Excerpted from "Cagey Entertainer's Life Was a 3-Ring Circus" by Cecilia Rasmussen (9/29/02 LA Times)

Few who navigate Washington Boulevard between Culver City and Los Angeles are aware that they are traversing the crossroads of a circus ghost town, the erstwhile Barnes City.

The A.G. Barnes Circus

When Al G. Barnes, born Alpheus George Barnes Stonehouse, established the winter home of his eponymous trained animal circus in 1919, west of what is now the San Diego Freeway between Washington and Culver boulevards, he ushered in future circus stars and eager fans. He managed to get the area incorporated, playing a little dirty politics in the process, and he left a parade of broken hearts. For nearly two decades, the Al G. Barnes Circus was an L.A. amusement mecca--beginning as early as 1911 at Venice Beach. The circus was the home of Tusko, an 8,000-pound elephant; Jack the Human Fly; and fat Sally and her 112-pound sweetheart.

Al G. Barnes
Al G. Barnes

Born on a farm in Ontario, Canada, in 1862, Barnes ran away from home to begin a checkered career as a street peddler, roadshow impresario and circus meister.

In 1895, he arrived in Glenwood Springs, Colo., on a horse-drawn wagon, armed with a squeaky phonograph and a motion-picture projection machine. There, he met Dolly Barlow, who owned a small farm. She sold it five years later for $2,700, when she married Barnes. With the proceeds, they bought up several roadshows that eventually became the Al G. Barnes Circus.

In 1911, at the invitation of the Pacific Electric Railway and Abbot Kinney's Venice of America Amusement Park, the Al G. Barnes Circus rolled into town. Barnes and his company would return for the winter after traveling around the West and Canada in the summer. He and hundreds of performers, trainers, workers and animals would arrive aboard his private train, each of its 40 cars named for a city in Southern California. As an army of well-muscled roustabouts pounded 15-pound sledgehammers onto tent stakes to pitch the big top, the circus paraded through Los Angeles--elephants, horses, acrobats, tigers--the whole glorious troupe.

Barnes Circus Poster

In 1919, as box office profits rolled in, Barnes bought 100 acres of the Washington Boulevard property and began putting up permanent buildings. Over time, Barnes' winter-home neighbors began to resent him and his entourage. The roar of his lions at feeding time could be heard all the way to Ocean Park Avenue, now Glencoe. And his sometimes disorderly employees did a swift business with local bootleggers.

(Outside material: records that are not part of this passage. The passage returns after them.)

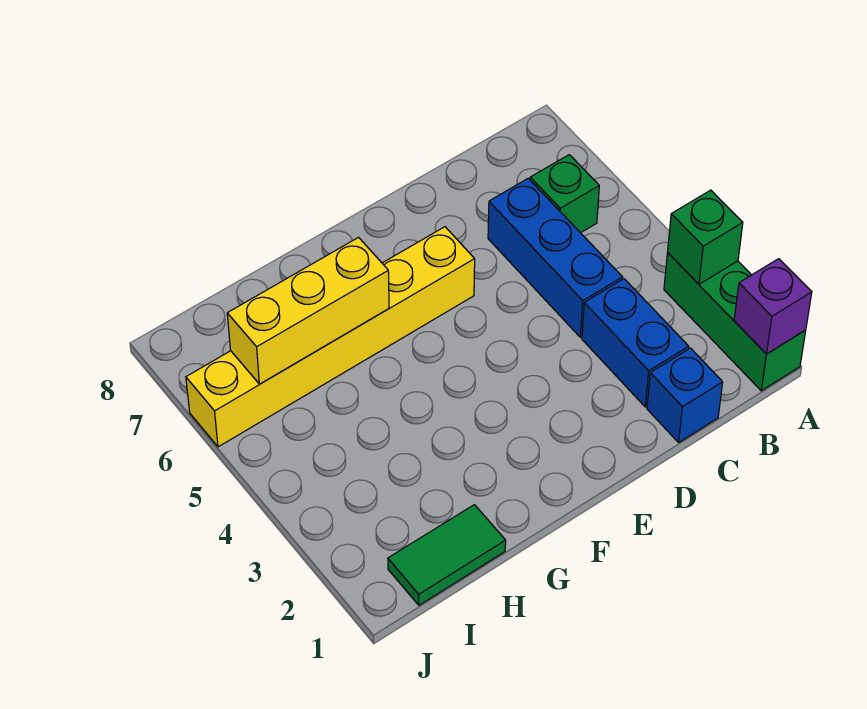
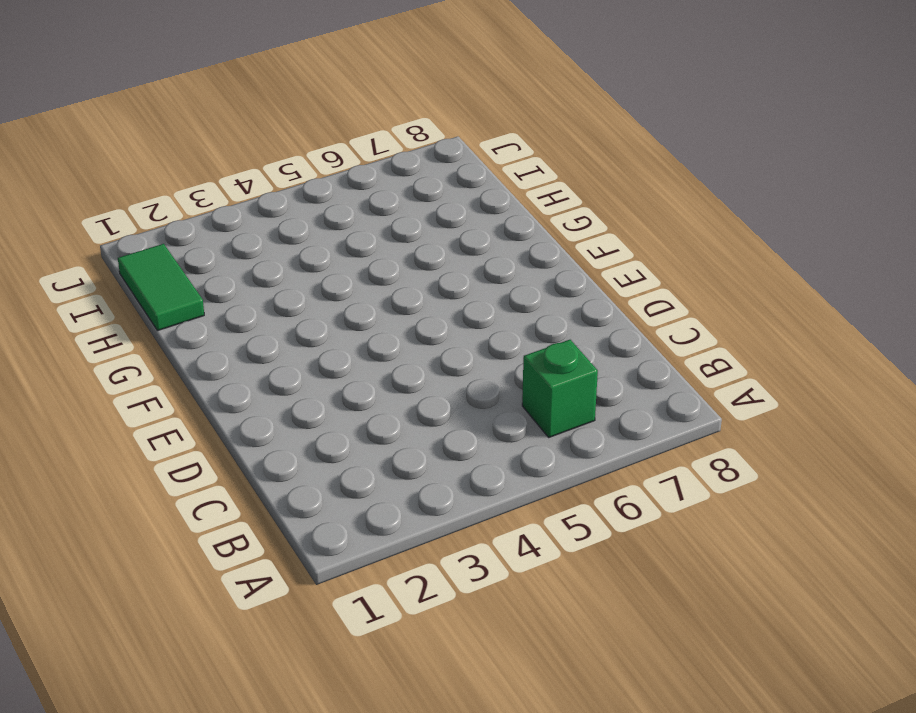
none -> green brick A1:A3 level 1
none -> blue brick C1 level 1

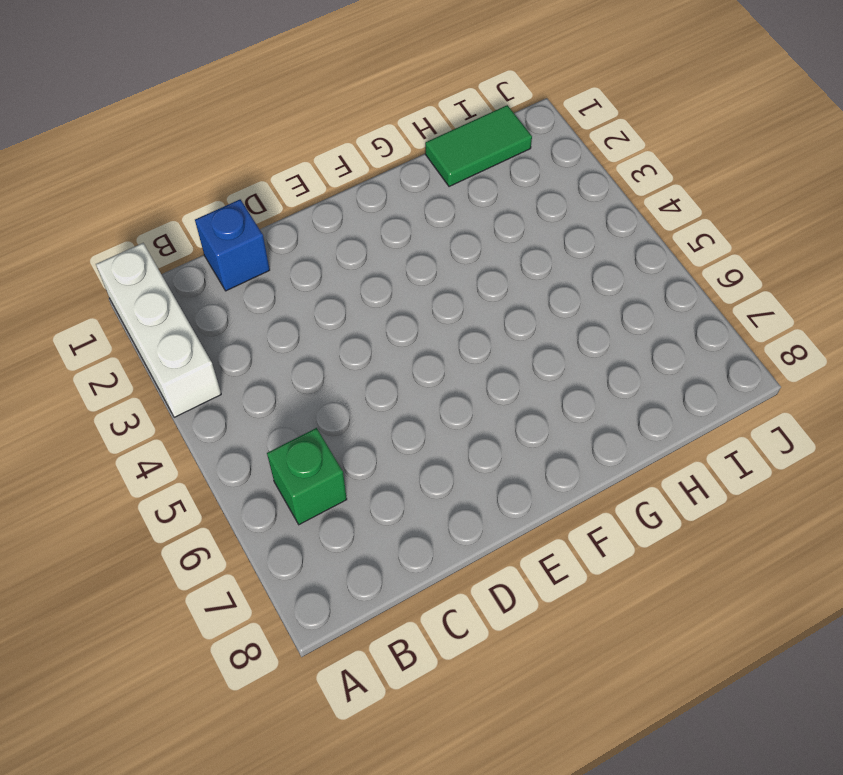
white brick A1:A3 level 1 -> green brick A1:A3 level 1
none -> blue brick C2:C3 level 1
none -> blue brick C4:C6 level 1

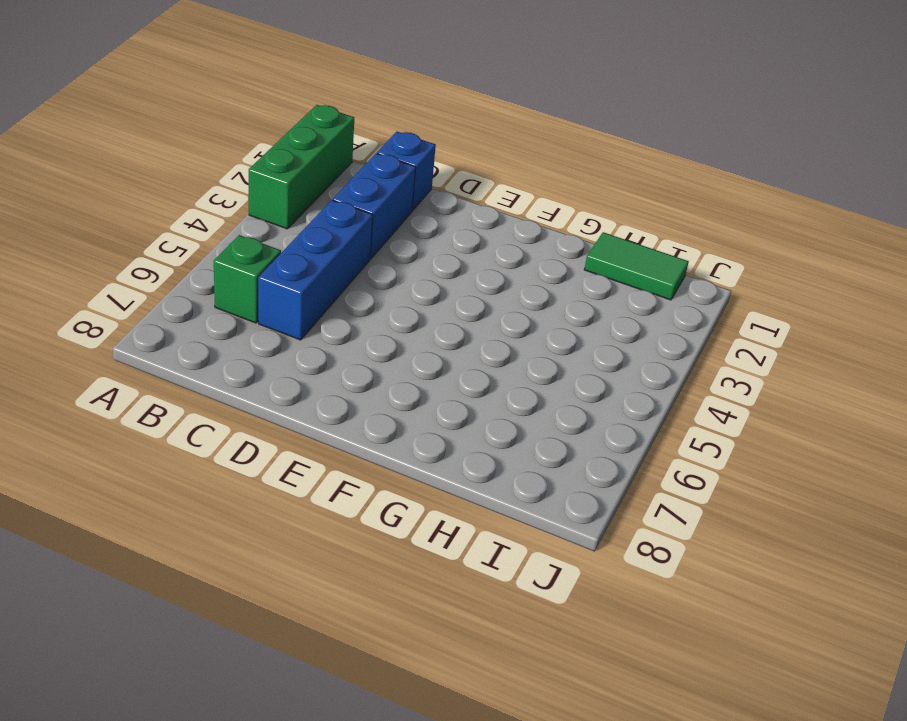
none -> yellow brick E6:J6 level 1
none -> purple brick A1 level 2

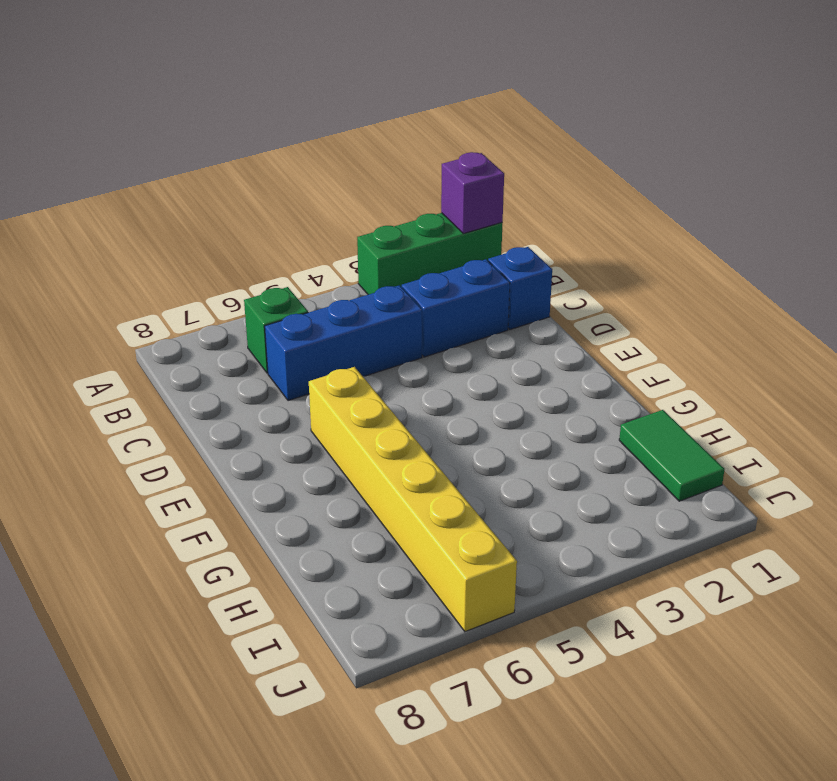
none -> green brick A3 level 2
none -> yellow brick G6:I6 level 2

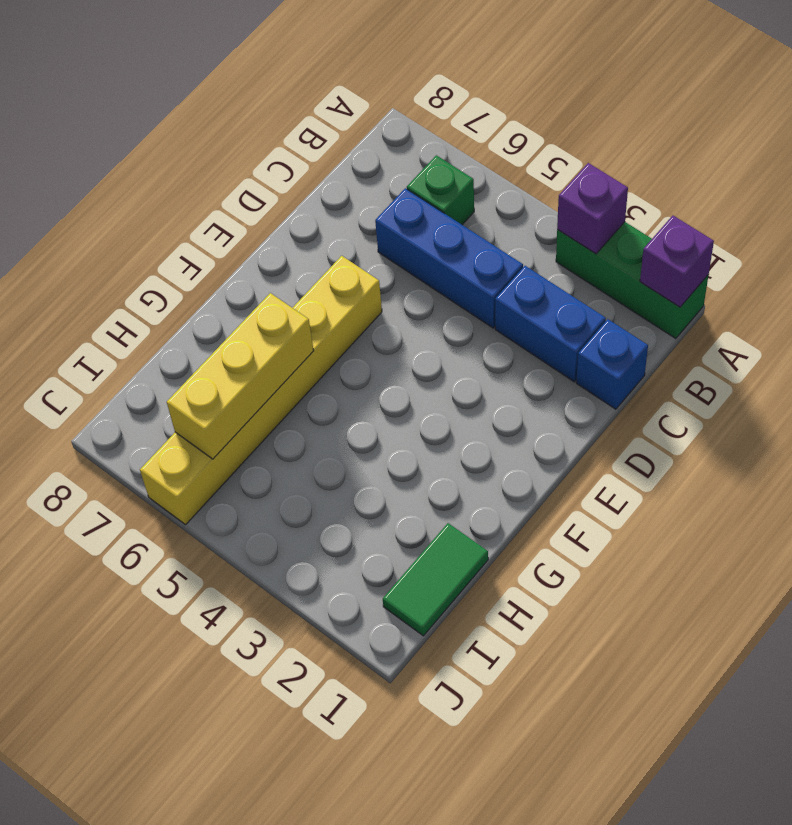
purple brick A3 level 2 -> green brick A3 level 2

In February 1926, to protect his interests, Barnes and his cronies voted to incorporate the area as Barnes City. Some of the 692 registered voters lived in adjacent neighborhoods, others were bootleggers, and 254 were showmen who worked for Barnes. Virtually the entire electorate--603 of the 692--approved of the incorporation.

"Barnes changed his entire circus schedule so his show would play at Barnes City on election day so the monkeys could vote without leaving their cages," a proponent of incorporation opined.

Barnes handpicked the fledgling city's first board of trustees and made his brother the mayor. The officials were sworn in at City Hall--an empty building at Louise and Centinela avenues that was the focal point of continuing civic discord.

Barnes City, population 2,500, existed only 14 months. Disgruntled residents forced a new election, throwing the Barnes faction out of office and unincorporating the town.

Angry over the townsfolks' revolt, Barnes led his troupe out of town in 1927. When he returned to L.A. later that year, he moved the circus to Valley Boulevard in Baldwin Park. Five years later, Paramount Studios rented his new site to film "King of the Jungle," starring Buster Crabbe and Frances Dee.

Barnes rarely found a deal he could refuse and, in 1929, he sold the old-time tent circus to the American Circus Corp. for $1 million, newspapers reported.

The circus kept its name for almost another decade but was swallowed up soon after the purchase by Ringling Bros. It remained in Baldwin Park until 1938.